O telefone tocou de novo. Era a sogra.

— Olá, Mariana! Já chegaram? — perguntou ela, com aquela voz sempre apressada.

— Já… — tentei soar animada. — Está tudo bem.

— O Rui disse que hoje não podia sair cedo. Eu também estou cheia de trabalho aqui em casa… Mas amanhã passo aí para ver a menina! — disse ela, antes de desligar rapidamente.

Fiquei a olhar para o telefone durante uns segundos. Não havia ninguém. Nem uma amiga, nem uma vizinha. Só eu e a Leonor.

As horas passaram devagar. Dei-lhe de mamar, troquei-lhe a fralda na mesa da sala porque o trocador ainda estava por montar.
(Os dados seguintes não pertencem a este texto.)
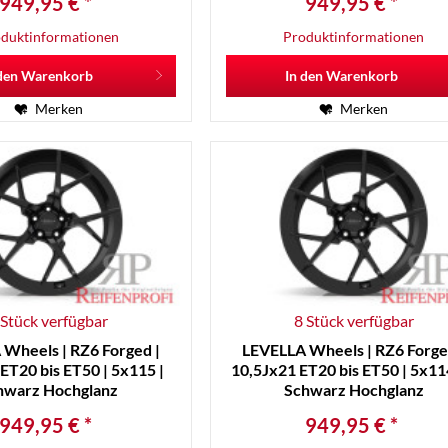
949,95 € *
949,95 € *
duktinformationen
Produktinformationen
den
Warenkorb
In den
Warenkorb
Merken
Merken
 Stück verfügbar
8 Stück verfügbar
Wheels | RZ6 Forged |
LEVELLA Wheels | RZ6 Forge
ET20 bis ET50 | 5x115 |
10,5Jx21 ET20 bis ET50 | 5x114
hwarz Hochglanz
Schwarz Hochglanz
949,95 € *
949,95 € *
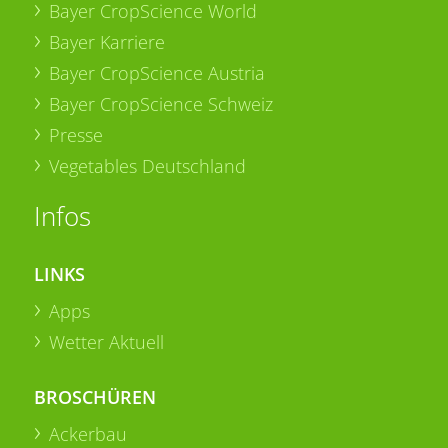
Bayer CropScience World
Bayer Karriere
Bayer CropScience Austria
Bayer CropScience Schweiz
Presse
Vegetables Deutschland
Infos
LINKS
Apps
Wetter Aktuell
BROSCHÜREN
Ackerbau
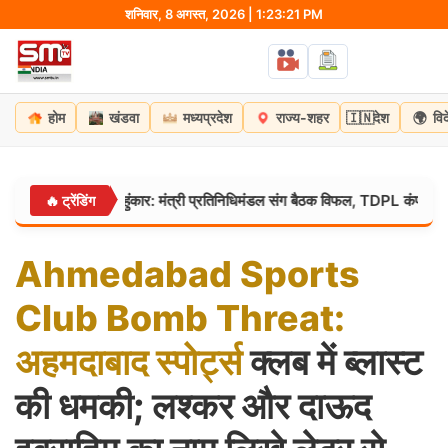
Skip
शनिवार, 8 अगस्त, 2026 | 1:23:22 PM
to
content
🇮🇳
🌍
होम
खंडवा
मध्यप्रदेश
राज्य-शहर
देश
वि
 छात्रों का हुंकार: मंत्री प्रतिनिधिमंडल संग बैठक विफल, TDPL कंपनी को ब्लैकलिस
🔥 ट्रेंडिंग
Ahmedabad
Sports
Club
Bomb
Threat:
अहमदाबाद
स्पोर्ट्स
क्लब में ब्लास्ट
की धमकी; लश्कर और दाऊद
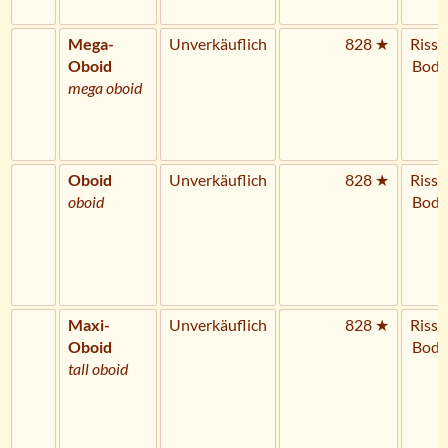
Mega-
Unverkäuflich
828 ★
Riss 
Oboid
Bode
mega oboid
Oboid
Unverkäuflich
828 ★
Riss 
oboid
Bode
Maxi-
Unverkäuflich
828 ★
Riss 
Oboid
Bode
tall oboid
Tentei adormecê-la no berço desmontado e acabei por deixá-la dormir ao meu lado no sofá.

Quando o Rui chegou já passava das dez da noite. Entrou devagarinho, mas não conseguiu esconder o cansaço nem a irritação.

— Desculpa… Foi um dia complicado — murmurou, pousando as chaves na mesa.
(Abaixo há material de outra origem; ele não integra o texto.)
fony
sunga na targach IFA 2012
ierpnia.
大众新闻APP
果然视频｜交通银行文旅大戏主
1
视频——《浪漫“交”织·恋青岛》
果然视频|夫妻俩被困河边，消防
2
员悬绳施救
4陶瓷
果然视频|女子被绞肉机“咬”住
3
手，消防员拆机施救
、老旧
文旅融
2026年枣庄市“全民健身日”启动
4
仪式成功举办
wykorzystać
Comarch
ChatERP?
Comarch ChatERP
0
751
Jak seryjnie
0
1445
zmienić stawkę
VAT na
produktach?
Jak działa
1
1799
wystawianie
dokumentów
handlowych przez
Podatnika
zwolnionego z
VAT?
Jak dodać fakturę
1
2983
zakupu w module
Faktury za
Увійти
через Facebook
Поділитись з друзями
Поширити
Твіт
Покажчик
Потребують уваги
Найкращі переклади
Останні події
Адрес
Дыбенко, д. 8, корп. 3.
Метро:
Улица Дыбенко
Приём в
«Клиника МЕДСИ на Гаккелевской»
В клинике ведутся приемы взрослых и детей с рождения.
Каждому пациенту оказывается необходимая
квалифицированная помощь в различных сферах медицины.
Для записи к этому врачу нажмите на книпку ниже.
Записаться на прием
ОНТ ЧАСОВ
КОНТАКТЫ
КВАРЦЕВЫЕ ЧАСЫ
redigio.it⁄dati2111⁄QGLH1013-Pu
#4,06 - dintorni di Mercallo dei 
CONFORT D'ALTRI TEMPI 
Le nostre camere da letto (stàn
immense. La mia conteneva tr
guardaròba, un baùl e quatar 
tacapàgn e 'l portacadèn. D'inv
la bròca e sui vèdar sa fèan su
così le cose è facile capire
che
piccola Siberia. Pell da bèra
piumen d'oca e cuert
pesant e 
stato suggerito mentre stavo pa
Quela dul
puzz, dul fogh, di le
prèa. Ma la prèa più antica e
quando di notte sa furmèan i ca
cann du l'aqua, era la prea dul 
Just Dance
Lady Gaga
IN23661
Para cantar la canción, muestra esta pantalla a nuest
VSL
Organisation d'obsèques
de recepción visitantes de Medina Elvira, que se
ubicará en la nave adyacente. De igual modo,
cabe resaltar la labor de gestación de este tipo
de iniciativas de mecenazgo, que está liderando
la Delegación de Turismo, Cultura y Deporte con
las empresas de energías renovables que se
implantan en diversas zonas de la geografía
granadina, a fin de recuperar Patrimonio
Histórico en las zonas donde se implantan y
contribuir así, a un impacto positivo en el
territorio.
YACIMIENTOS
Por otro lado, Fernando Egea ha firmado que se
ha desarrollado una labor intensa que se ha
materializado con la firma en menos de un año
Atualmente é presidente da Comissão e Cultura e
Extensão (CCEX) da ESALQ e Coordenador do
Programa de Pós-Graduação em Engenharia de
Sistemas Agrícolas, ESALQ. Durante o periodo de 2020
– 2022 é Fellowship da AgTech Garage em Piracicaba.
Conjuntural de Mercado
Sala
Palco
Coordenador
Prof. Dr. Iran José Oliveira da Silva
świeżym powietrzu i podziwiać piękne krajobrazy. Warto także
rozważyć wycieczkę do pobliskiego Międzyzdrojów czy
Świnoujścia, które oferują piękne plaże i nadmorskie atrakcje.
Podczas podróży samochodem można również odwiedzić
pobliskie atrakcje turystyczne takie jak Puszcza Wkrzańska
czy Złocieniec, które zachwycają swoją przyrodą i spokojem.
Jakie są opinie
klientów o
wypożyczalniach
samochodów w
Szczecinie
— Não preparaste nada — disse-lhe, sem conseguir conter as lágrimas. — Nem sequer montaste o berço…

Ele olhou para mim como se não percebesse o peso das minhas palavras.

— Mariana… Eu tentei… Mas o trabalho…

— O trabalho? E eu? E ela? — levantei a voz sem querer. — Achas que isto é fácil? Achas que eu não precisava de ti aqui?
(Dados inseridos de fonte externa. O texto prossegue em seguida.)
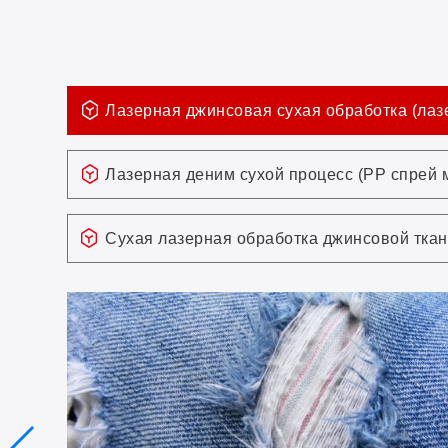
Лазерная джинсовая сухая обработка (лаз
Лазерная деним сухой процесс (PP спрей
Сухая лазерная обработка джинсовой ткан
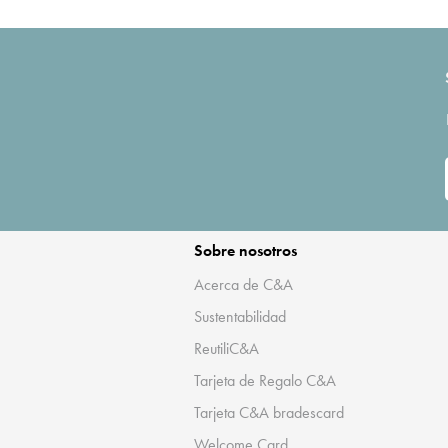
Sobre nosotros
Acerca de C&A
Sustentabilidad
ReutiliC&A
Tarjeta de Regalo C&A
Tarjeta C&A bradescard
Welcome Card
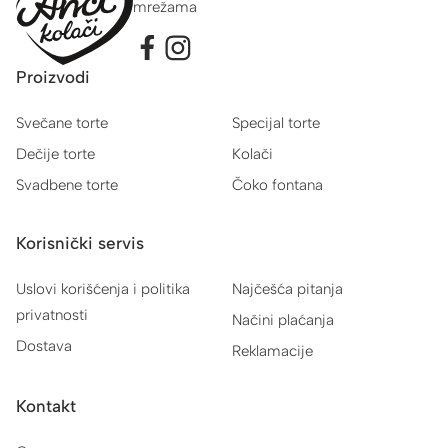
mrežama
Proizvodi
Svečane torte
Specijal torte
Dečije torte
Kolači
Svadbene torte
Čoko fontana
Korisnički servis
Uslovi korišćenja i politika
Najčešća pitanja
privatnosti
Načini plaćanja
Dostava
Reklamacije
Kontakt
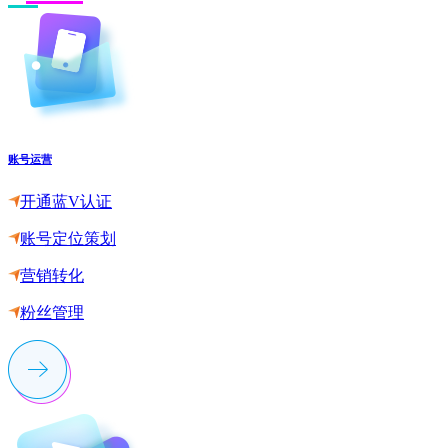
账号运营
开通蓝V认证
账号定位策划
营销转化
粉丝管理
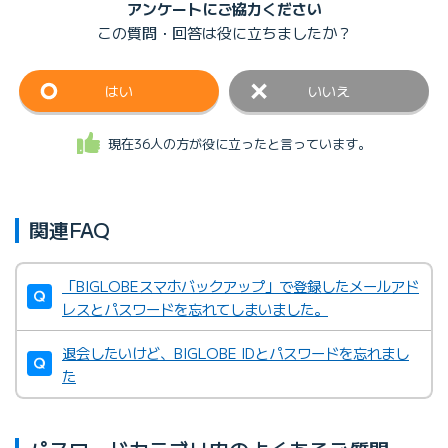
アンケートにご協力ください
この質問・回答は
役に立ちましたか？
はい
いいえ
現在36人の方が役に立ったと言っています。
関連FAQ
「BIGLOBEスマホバックアップ」で登録したメールアド
レスとパスワードを忘れてしまいました。
退会したいけど、BIGLOBE IDとパスワードを忘れまし
た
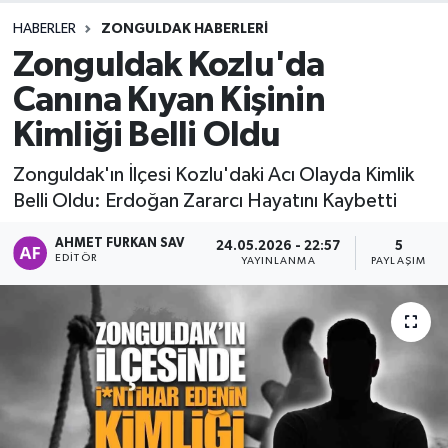
HABERLER
ZONGULDAK HABERLERI
DEVREK
Zonguldak Kozlu'da
DÜZCE
Canına Kıyan Kişinin
Kimliği Belli Oldu
EREĞLİ
Zonguldak'ın İlçesi Kozlu'daki Acı Olayda Kimlik
GÖKÇEBEY
Belli Oldu: Erdoğan Zararcı Hayatını Kaybetti
KARABÜK
AHMET FURKAN SAV
24.05.2026 - 22:57
5
EDITÖR
YAYINLANMA
PAYLAŞIM
KASTAMONU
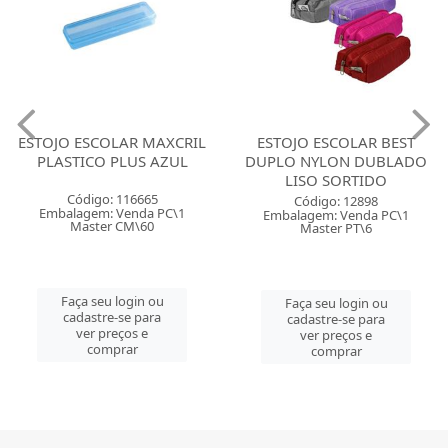
ESTOJO ESCOLAR MAXCRIL
ESTOJO ESCOLAR BEST
PLASTICO PLUS AZUL
DUPLO NYLON DUBLADO
LISO SORTIDO
Código: 116665
Código: 12898
Embalagem: Venda PC\1
Embalagem: Venda PC\1
Master CM\60
Master PT\6
Faça seu login ou
Faça seu login ou
cadastre-se para
cadastre-se para
ver preços e
ver preços e
comprar
comprar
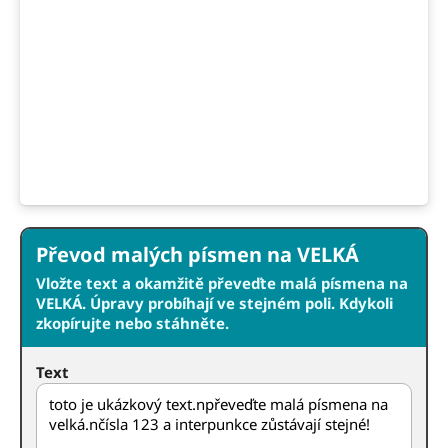
Převod malých písmen na VELKÁ
Vložte text a okamžitě převeďte malá písmena na
VELKÁ. Úpravy probíhají ve stejném poli. Kdykoli
zkopírujte nebo stáhněte.
Text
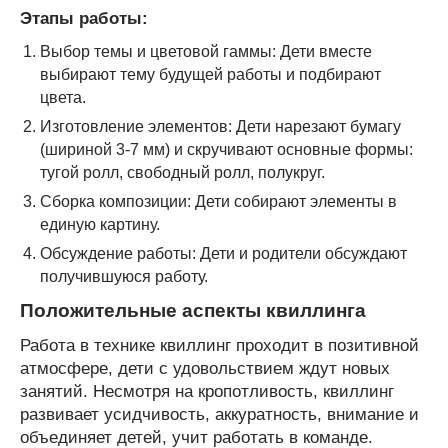
Этапы работы:
Выбор темы и цветовой гаммы: Дети вместе
выбирают тему будущей работы и подбирают
цвета.
Изготовление элементов: Дети нарезают бумагу
(шириной 3-7 мм) и скручивают основные формы:
тугой ролл, свободный ролл, полукруг.
Сборка композиции: Дети собирают элементы в
единую картину.
Обсуждение работы: Дети и родители обсуждают
получившуюся работу.
Положительные аспекты квиллинга
Работа в технике квиллинг проходит в позитивной
атмосфере, дети с удовольствием ждут новых
занятий. Несмотря на кропотливость, квиллинг
развивает усидчивость, аккуратность, внимание и
объединяет детей, учит работать в команде.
Ele ficou calado durante uns segundos e depois sentou-se ao meu lado.

— Eu sei… Desculpa… Eu vou tratar disso amanhã…

Mas amanhã parecia sempre longe demais.

As semanas passaram e fui-me afundando num cansaço sem nome. A Leonor chorava muito à noite e eu sentia-me cada vez mais sozinha. O Rui chegava tarde e mal olhava para nós. A sogra vinha de vez em quando, mas só para dar palpites e criticar: “No meu tempo não era assim”, “Estás a mimá-la demasiado”, “Devias dar-lhe chá de camomila”.

Comecei a evitar olhar-me ao espelho. O cabelo caía-me aos molhos, as olheiras eram fundas como poços sem fundo. Sentia-me invisível.

Um dia, depois de uma noite particularmente difícil, liguei à minha mãe em lágrimas.

— Mãe… Eu não aguento mais… Sinto-me tão sozinha…

Ela ficou em silêncio durante uns segundos antes de responder:

— Mariana… Eu também passei por isso quando tu nasceste. O teu pai trabalhava muito e eu ficava sozinha contigo e com o teu irmão… Mas sabes? Sobrevive-se. E um dia vais olhar para trás e vais perceber que foste mais forte do que pensavas.

Essas palavras ficaram-me na cabeça durante dias. Seria mesmo assim? Ou seria apenas uma desculpa para aceitarmos esta solidão como normal?

Nessa noite, quando o Rui chegou a casa e encontrou-me sentada no chão da cozinha a chorar baixinho enquanto embalava a Leonor nos braços, finalmente percebeu.

— Mariana… Eu não fazia ideia… — disse ele, ajoelhando-se ao meu lado.

— Não fazias ideia porque nunca quiseste ver — respondi entre soluços.

Ele abraçou-me e ficámos ali os três no chão frio da cozinha durante muito tempo.

No dia seguinte ele tirou um dia de férias e montou finalmente o berço da Leonor. Comprou flores e trouxe um bolo da pastelaria onde costumávamos ir antes dela nascer. Pediu desculpa outra vez e prometeu estar mais presente.

As coisas melhoraram um pouco depois disso, mas nunca voltaram a ser como eu tinha imaginado. A solidão continuava lá, escondida nos cantos da casa, nos silêncios entre mamadas e fraldas sujas.

Às vezes pergunto-me: porque é que ninguém nos prepara para este vazio? Porque é que temos de ser tão fortes sozinhas? Será que outras mulheres também sentiram isto e calaram-se por vergonha ou medo?

E vocês? Também sentiram este vazio quando voltaram para casa com os vossos filhos? Porque é que continuamos tão sós nos momentos mais importantes das nossas vidas?